Comparing Different Trainer Selections in TrainerRoad

In TrainerRoad, it’s possible to use virtual power even though if your trainer isn’t supported.

I tested the wattage readings from the selections of Minoura’s trainers at different resistance settings.

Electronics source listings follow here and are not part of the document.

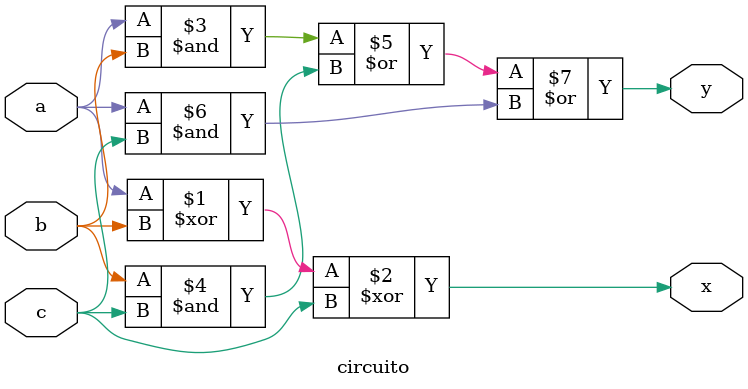
<source format=sv>

module circuito(a, b, c, x, y);

input a, b,c;
output x, y;

assign x = (a ^ b ^ c);
assign y = (a & b) | (b & c) | (a & c);

endmodule
</source>
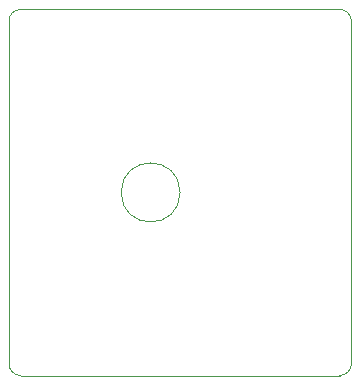
<source format=gm1>
G04 #@! TF.GenerationSoftware,KiCad,Pcbnew,5.1.9+dfsg1-1+deb11u1*
G04 #@! TF.CreationDate,2023-07-28T22:34:42+09:00*
G04 #@! TF.ProjectId,z-tesioner-housing,7a2d7465-7369-46f6-9e65-722d686f7573,rev?*
G04 #@! TF.SameCoordinates,Original*
G04 #@! TF.FileFunction,Profile,NP*
%FSLAX46Y46*%
G04 Gerber Fmt 4.6, Leading zero omitted, Abs format (unit mm)*
G04 Created by KiCad (PCBNEW 5.1.9+dfsg1-1+deb11u1) date 2023-07-28 22:34:42*
%MOMM*%
%LPD*%
G01*
G04 APERTURE LIST*
G04 #@! TA.AperFunction,Profile*
%ADD10C,0.050000*%
G04 #@! TD*
G04 APERTURE END LIST*
D10*
X155000000Y-75000000D02*
G75*
G02*
X156000000Y-76000000I0J-1000000D01*
G01*
X128000000Y-106000000D02*
G75*
G02*
X127000000Y-105000000I0J1000000D01*
G01*
X127000000Y-105000000D02*
X127000000Y-76000000D01*
X155000000Y-106000000D02*
X128000000Y-106000000D01*
X128000000Y-75000000D02*
X155000000Y-75000000D01*
X141500000Y-90500000D02*
G75*
G03*
X141500000Y-90500000I-2500000J0D01*
G01*
X156000000Y-76000000D02*
X156000000Y-105000000D01*
X156000000Y-105000000D02*
G75*
G02*
X155000000Y-106000000I-1000000J0D01*
G01*
X127000000Y-76000000D02*
G75*
G02*
X128000000Y-75000000I1000000J0D01*
G01*
M02*

</source>
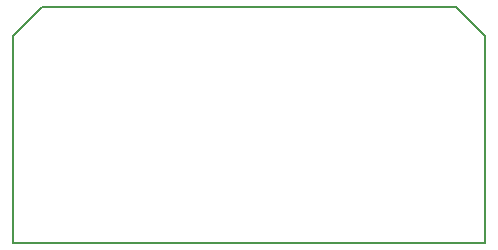
<source format=gbr>
G04 #@! TF.FileFunction,Profile,NP*
%FSLAX46Y46*%
G04 Gerber Fmt 4.6, Leading zero omitted, Abs format (unit mm)*
G04 Created by KiCad (PCBNEW 4.0.7-e2-6376~58~ubuntu16.04.1) date Mon Sep  3 10:25:07 2018*
%MOMM*%
%LPD*%
G01*
G04 APERTURE LIST*
%ADD10C,0.100000*%
%ADD11C,0.150000*%
G04 APERTURE END LIST*
D10*
D11*
X215050120Y-99883964D02*
X215050120Y-117383964D01*
X212550120Y-97383964D02*
X215050120Y-99883964D01*
X177550120Y-97383964D02*
X212550120Y-97383964D01*
X175050120Y-99883964D02*
X177550120Y-97383964D01*
X175050120Y-117383964D02*
X175050120Y-99883964D01*
X215050120Y-117383964D02*
X175050120Y-117383964D01*
M02*

</source>
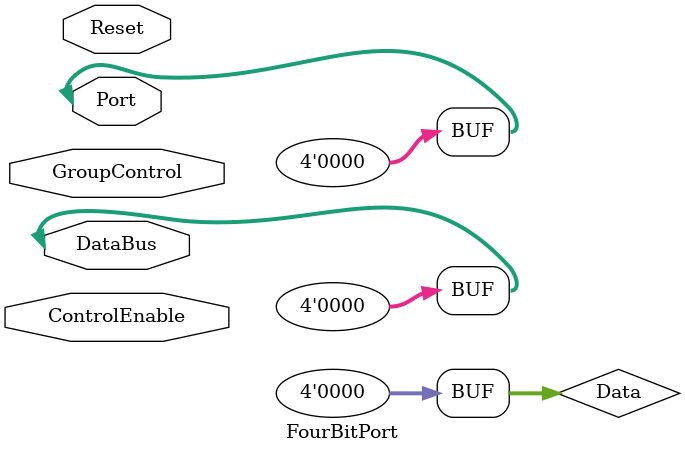
<source format=v>
`timescale 1ns / 1ps
module FourBitPort(
    input ControlEnable,
	 input Reset,
    input [4:0] GroupControl,
    inout [3:0] Port,
    inout [3:0] DataBus
    );
	 
	 reg [3:0] Data;
	 reg [3:0] BSR_Data;

	 assign Port = (GroupControl[0] && ControlEnable)? Data: 4'bz;	           // Output Mode <GControl = 1>
	 assign DataBus = (!GroupControl[0] && ControlEnable)? Data:4'bz;       // Input Mode <GControl = 0>

	always @(DataBus or Port or GroupControl or BSR_Data)
	 begin
	 if (GroupControl[0] && !GroupControl[1]) begin
		Data <= DataBus;
		end
	 else if (GroupControl[0] && GroupControl[1]) begin
		Data <= BSR_Data;
		end
	 else if (!GroupControl[0] && !GroupControl[1]) begin
		Data <= Port;
	   end
	 casex (GroupControl)
	 5'bx001x: BSR_Data[0] <= GroupControl[4];
	 5'bx011x: BSR_Data[1] <= GroupControl[4];
	 5'bx101x: BSR_Data[2] <= GroupControl[4];
	 5'bx111x: BSR_Data[3] <= GroupControl[4];
	 default: BSR_Data <= 4'b0000;
	 endcase
	 
	 end
	 
	 always @(Reset)
	 begin
	 Data <= 4'b0000;
	 end
	
endmodule

</source>
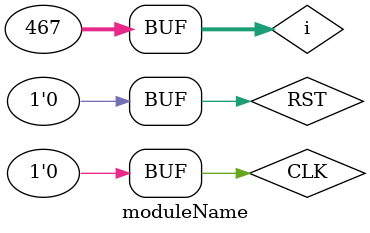
<source format=v>
`timescale 1ps/1ps
module moduleName ();

reg CLK;
wire [31:0] OUT;
reg RST;
integer i;
SingleCpu SingleCpu1 (.CLK(CLK), .RST(RST), .OUT(OUT));

initial begin
    RST = 1;
    CLK = 0;
    #0.5;
    CLK = 1;
    #0.5;
    RST = 0;
    CLK = 0;
    #0.5;
    for(i=0; i<467; i=i+1) begin
        CLK = 1;
        #0.5;
        CLK = 0;
        #0.5;
    end


end
// iverilog -o test Vr_inst_mem.v SingleCpu.v SingleCpu_tb.v Vr_register_file.v SignedExtension.v Vr_data_mem.v Control.v ALUcontrol.v mux.v ALU.v Shift.v ALU_ADD.v PC.v ADD_4.v ANDGATE.v 

// always begin
//     #6 CLK=0;
//     #4 CLK=1;
// end

    
endmodule
</source>
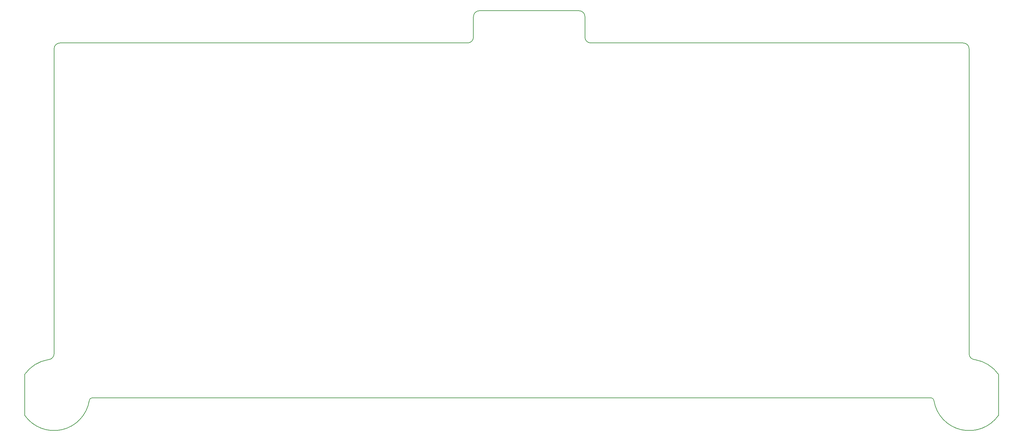
<source format=gm1>
G04 #@! TF.GenerationSoftware,KiCad,Pcbnew,(6.0.1-0)*
G04 #@! TF.CreationDate,2022-06-20T16:47:27-07:00*
G04 #@! TF.ProjectId,sketchy_v2,736b6574-6368-4795-9f76-322e6b696361,1*
G04 #@! TF.SameCoordinates,Original*
G04 #@! TF.FileFunction,Profile,NP*
%FSLAX46Y46*%
G04 Gerber Fmt 4.6, Leading zero omitted, Abs format (unit mm)*
G04 Created by KiCad (PCBNEW (6.0.1-0)) date 2022-06-20 16:47:27*
%MOMM*%
%LPD*%
G01*
G04 APERTURE LIST*
G04 #@! TA.AperFunction,Profile*
%ADD10C,0.200000*%
G04 #@! TD*
G04 APERTURE END LIST*
D10*
X138112500Y-32543750D02*
X138112500Y-38100000D01*
X262731251Y-136525000D02*
G75*
G03*
X280193750Y-140493750I9540563J1576605D01*
G01*
X262731250Y-136525000D02*
G75*
G03*
X261937500Y-135731250I-793750J0D01*
G01*
X168275000Y-38100000D02*
X168275000Y-32543750D01*
X34925000Y-135731249D02*
G75*
G03*
X34131249Y-136525000I-1J-793750D01*
G01*
X280193750Y-129381250D02*
X280193750Y-140493750D01*
X270668750Y-39687500D02*
X169862500Y-39687500D01*
X16668750Y-140493750D02*
G75*
G03*
X34131249Y-136525000I7918750J5559374D01*
G01*
X16668750Y-129381250D02*
X16668750Y-140493750D01*
X272256248Y-123825000D02*
G75*
G03*
X273843750Y-125412502I1587503J1D01*
G01*
X23018750Y-125412501D02*
G75*
G03*
X16668750Y-129381250I1499299J-9463255D01*
G01*
X139700000Y-30956250D02*
G75*
G03*
X138112500Y-32543750I0J-1587500D01*
G01*
X23018750Y-125412500D02*
G75*
G03*
X24606250Y-123825000I0J1587500D01*
G01*
X272256250Y-41275000D02*
X272256250Y-123825000D01*
X168275000Y-32543750D02*
G75*
G03*
X166687500Y-30956250I-1587500J0D01*
G01*
X136525000Y-39687500D02*
G75*
G03*
X138112500Y-38100000I0J1587500D01*
G01*
X261937500Y-135731250D02*
X34925000Y-135731249D01*
X136525000Y-39687500D02*
X26193750Y-39687500D01*
X24606250Y-41275000D02*
X24606250Y-123825000D01*
X26193750Y-39687500D02*
G75*
G03*
X24606250Y-41275000I0J-1587500D01*
G01*
X166687500Y-30956250D02*
X139700000Y-30956250D01*
X280193750Y-129381250D02*
G75*
G03*
X273843750Y-125412502I-7955547J-5664505D01*
G01*
X272256250Y-41275000D02*
G75*
G03*
X270668750Y-39687500I-1587500J0D01*
G01*
X168275000Y-38100000D02*
G75*
G03*
X169862500Y-39687500I1587500J0D01*
G01*
M02*

</source>
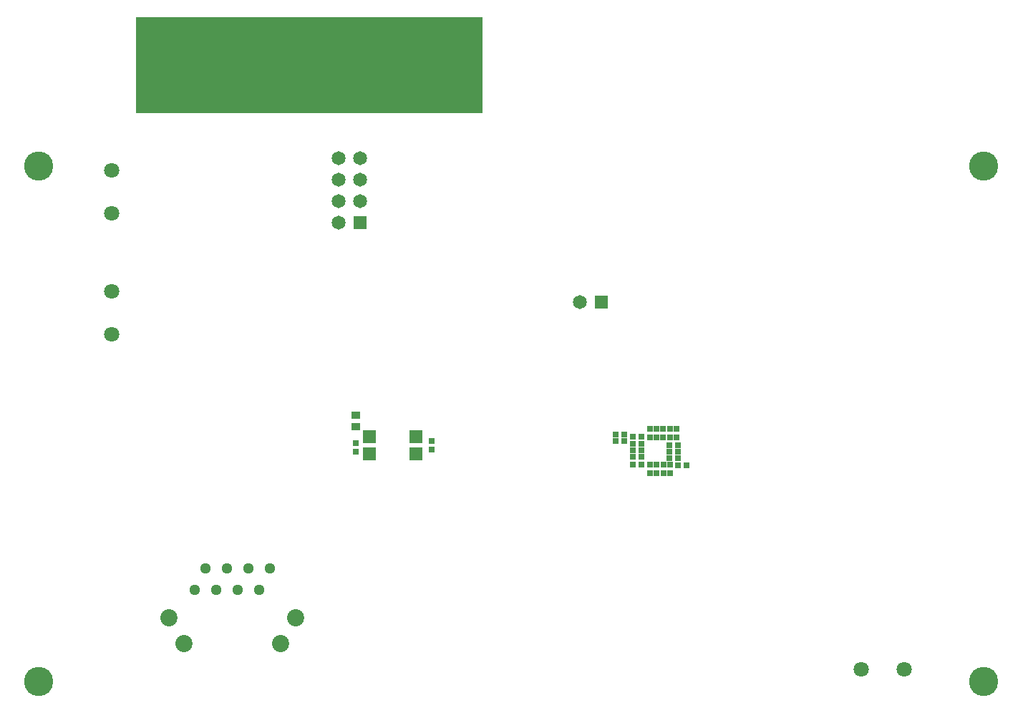
<source format=gbs>
G04*
G04 #@! TF.GenerationSoftware,Altium Limited,Altium Designer,21.5.1 (32)*
G04*
G04 Layer_Color=16711935*
%FSLAX25Y25*%
%MOIN*%
G70*
G04*
G04 #@! TF.SameCoordinates,BCF79640-EA3D-49D6-A79E-8819A8E14975*
G04*
G04*
G04 #@! TF.FilePolarity,Negative*
G04*
G01*
G75*
%ADD18R,1.61500X0.44500*%
%ADD19R,0.04134X0.03740*%
%ADD20R,0.02953X0.02559*%
%ADD22R,0.02559X0.02953*%
%ADD29R,0.06496X0.06102*%
%ADD42R,0.30891X0.40591*%
%ADD43R,0.02559X0.40591*%
%ADD44R,0.06496X0.06496*%
%ADD45C,0.06496*%
%ADD46C,0.07100*%
%ADD47C,0.07991*%
%ADD48C,0.05091*%
%ADD49R,0.06496X0.06496*%
%ADD50C,0.13591*%
D18*
X143500Y343500D02*
D03*
D19*
X165000Y175000D02*
D03*
Y180512D02*
D03*
D20*
X311000Y160500D02*
D03*
X314937D02*
D03*
X311032Y166500D02*
D03*
X314968D02*
D03*
X297969Y157500D02*
D03*
X294032D02*
D03*
X297969Y161000D02*
D03*
X294032D02*
D03*
X297969Y164000D02*
D03*
X294032D02*
D03*
X297969Y167000D02*
D03*
X294032D02*
D03*
X286000Y168500D02*
D03*
X289937D02*
D03*
X286063Y171500D02*
D03*
X290000D02*
D03*
X298000Y170500D02*
D03*
X294063D02*
D03*
X315032Y157000D02*
D03*
X318969D02*
D03*
X311032Y163500D02*
D03*
X314968D02*
D03*
D22*
X311500Y157468D02*
D03*
Y153532D02*
D03*
X302000Y170031D02*
D03*
Y173969D02*
D03*
X305000Y157500D02*
D03*
Y153563D02*
D03*
X302000Y157468D02*
D03*
Y153532D02*
D03*
X308500Y157500D02*
D03*
Y153563D02*
D03*
X308000Y170031D02*
D03*
Y173969D02*
D03*
X311500Y170031D02*
D03*
Y173969D02*
D03*
X305000Y170031D02*
D03*
Y173969D02*
D03*
X314500Y170031D02*
D03*
Y173969D02*
D03*
X200500Y168468D02*
D03*
Y164532D02*
D03*
X165000Y167469D02*
D03*
Y163531D02*
D03*
D29*
X171500Y162563D02*
D03*
Y170437D02*
D03*
X193000Y162500D02*
D03*
Y170374D02*
D03*
D42*
X129400Y341775D02*
D03*
X82100D02*
D03*
D43*
X220300D02*
D03*
X217150D02*
D03*
X214000D02*
D03*
X210850D02*
D03*
X207700D02*
D03*
X204550D02*
D03*
X201400D02*
D03*
X198250D02*
D03*
X191950D02*
D03*
X195100D02*
D03*
X188800D02*
D03*
X185650D02*
D03*
X182500D02*
D03*
X179350D02*
D03*
X176200D02*
D03*
X173050D02*
D03*
X169900D02*
D03*
X163600D02*
D03*
X160450D02*
D03*
X166750D02*
D03*
D44*
X167000Y270000D02*
D03*
D45*
X157000D02*
D03*
X167000Y280000D02*
D03*
X157000D02*
D03*
X167000Y290000D02*
D03*
X157000D02*
D03*
X167000Y300000D02*
D03*
X157000D02*
D03*
X269500Y233000D02*
D03*
D46*
X51500Y218000D02*
D03*
Y238000D02*
D03*
Y274500D02*
D03*
Y294500D02*
D03*
X400500Y62000D02*
D03*
X420500D02*
D03*
D47*
X130000Y74000D02*
D03*
X85000D02*
D03*
X137000Y86000D02*
D03*
X78000D02*
D03*
D48*
X125000Y109000D02*
D03*
X120000Y99000D02*
D03*
X115000Y109000D02*
D03*
X110000Y99000D02*
D03*
X105000Y109000D02*
D03*
X100000Y99000D02*
D03*
X90000D02*
D03*
X95000Y109000D02*
D03*
D49*
X279500Y233000D02*
D03*
D50*
X457550Y56450D02*
D03*
X17550D02*
D03*
X457550Y296450D02*
D03*
X17550D02*
D03*
M02*

</source>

The speed was around 25 kph and the cadence around 53 RPM. The Minoura M80 trainer was used at the lowest resistance.

Minoura M50/M80/MAG850L

  • Level 1: 53W at 25.0 kph and 53 RPM
  • Level 2: 105W at 25.1 kph and 53 RPM
  • Level 3: 128W at 24.9 kph and 53 RPM
  • Level 4: 146W at 24.9 kph and 53 RPM
  • Level 5: 199W at 25.1 kph and 53 RPM

Minoura 850

  • Level 5: 206W at 25.4 kph and 53 RPM
  • Level 6: 218W at 24.9 kph and 53 RPM

Minoura M80-R/M70-R/B60

Level 0: 121W at 24.9 kph and 53 RPM
Level 1: 143W at 25.0 kph and 53 RPM
Level 2: 161W at 25.2 kph and 53 RPM
Level 3: 185W at 25.1 kph and 53 RPM
Level 4: 194W at 25.0 kph and 53 RPM
Level 5: 206W at 25.1 kph and 53 RPM
Level 6: 218W at 25.0 kph and 53 RPM

The highest settings seemed to match.

I also tested virtual power for my trainer at 46.6 kph and 83 RPM. The power reading was 466W.